问题 ->
[A] Keras 笔记的运行输出显示使用的是哪个后端？
[B] 列出 Keras 笔记中从 keras.applications 直接导入的全部预训练模型。
[C] 请从 Keras 笔记停下的地方继续往下写。

原文段落 ->

In [1]:
from keras.datasets import cifar10
from keras.preprocessing.image import ImageDataGenerator
from keras.models import load_model, Model
from keras.layers import Input, Dense, Dropout, Activation, Flatten
from keras.layers import Convolution2D, MaxPooling2D, GlobalAveragePooling2D
from keras.layers.noise import GaussianNoise
from keras.layers.normalization import BatchNormalization
from keras.applications import ResNet50, VGG16, InceptionV3
from keras.applications.vgg16 import preprocess_input, decode_predictions
# from utils import make_parallel
import os
import sys
import cv2
import numpy as np
import pandas as pd
import matplotlib.pyplot as plt
from time import time
from keras.utils import to_categorical
from tqdm import tqdm
%matplotlib inline

Using TensorFlow backend.


## 1.将预训练模型搭配新分类器 在新数据集上训练该分类器 (Transfer Learning)

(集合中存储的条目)
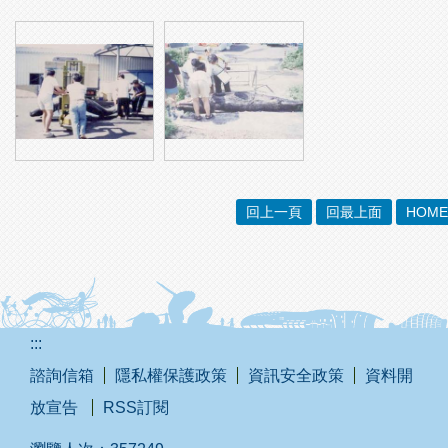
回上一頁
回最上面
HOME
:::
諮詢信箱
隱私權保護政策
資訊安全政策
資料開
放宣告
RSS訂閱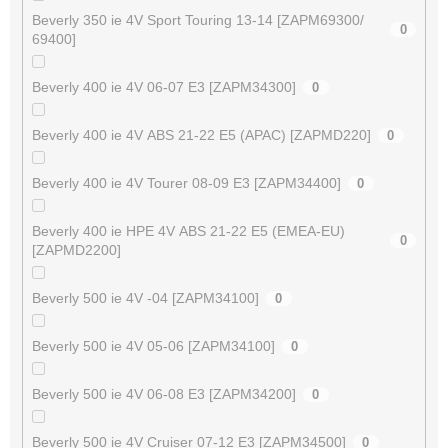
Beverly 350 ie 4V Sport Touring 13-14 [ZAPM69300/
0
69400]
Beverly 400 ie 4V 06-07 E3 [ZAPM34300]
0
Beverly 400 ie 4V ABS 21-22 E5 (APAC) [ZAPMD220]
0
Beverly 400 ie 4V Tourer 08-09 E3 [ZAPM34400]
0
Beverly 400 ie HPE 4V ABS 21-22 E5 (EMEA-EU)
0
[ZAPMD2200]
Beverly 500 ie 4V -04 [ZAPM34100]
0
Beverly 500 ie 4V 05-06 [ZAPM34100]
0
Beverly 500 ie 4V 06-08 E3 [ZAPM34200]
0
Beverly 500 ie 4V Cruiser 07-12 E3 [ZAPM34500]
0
==
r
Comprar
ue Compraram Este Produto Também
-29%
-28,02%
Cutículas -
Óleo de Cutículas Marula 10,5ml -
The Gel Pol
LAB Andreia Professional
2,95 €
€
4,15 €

逐题答案 ->
[A] TensorFlow 后端。

[B] ResNet50、VGG16、InceptionV3

[C]
**两种方式**
- 方式1：载入预训练的整个模型结构 + 权重，搭配新分类器训练
- 方式2：构建与预训练模型结构一致的模型，仅载入预训练的权重，搭配新分类器训练

### 1.0 数据准备
**基本处理流程**
- 读入每张图片：cv2.imread
- 调整图片尺寸：cv2.resize
- 定义图片对应的类别：cat = 0, dog = 1
- 同步打乱图片和分类顺序：shuffle
- 分割为训练集和验证集：train_test_split （可以省略，后面训练时可以通过配置validation_split参数达到同样目的）

In [3]:
shape = 224
label = np.array([0] * 12500 + [1] * 12500)
data = np.zeros((25000, shape, shape, 3), dtype=np.uint8)

for i in tqdm(range(12500)):
    img = cv2.imread('./train/cat.%s.jpg' % str(i))
    img = img[:, :, ::-1]
    data[i] = cv2.resize(img, (shape, shape))
    
for i in tqdm(range(12500)):
    img = cv2.imread('./train/dog.%s.jpg' % str(i))
    img = img[:, :, ::-1]
    data[i + 12500] = cv2.resize(img, (shape, shape))
    
print('Training Data Size = %.2f GB' % (sys.getsizeof(data)/1024**3))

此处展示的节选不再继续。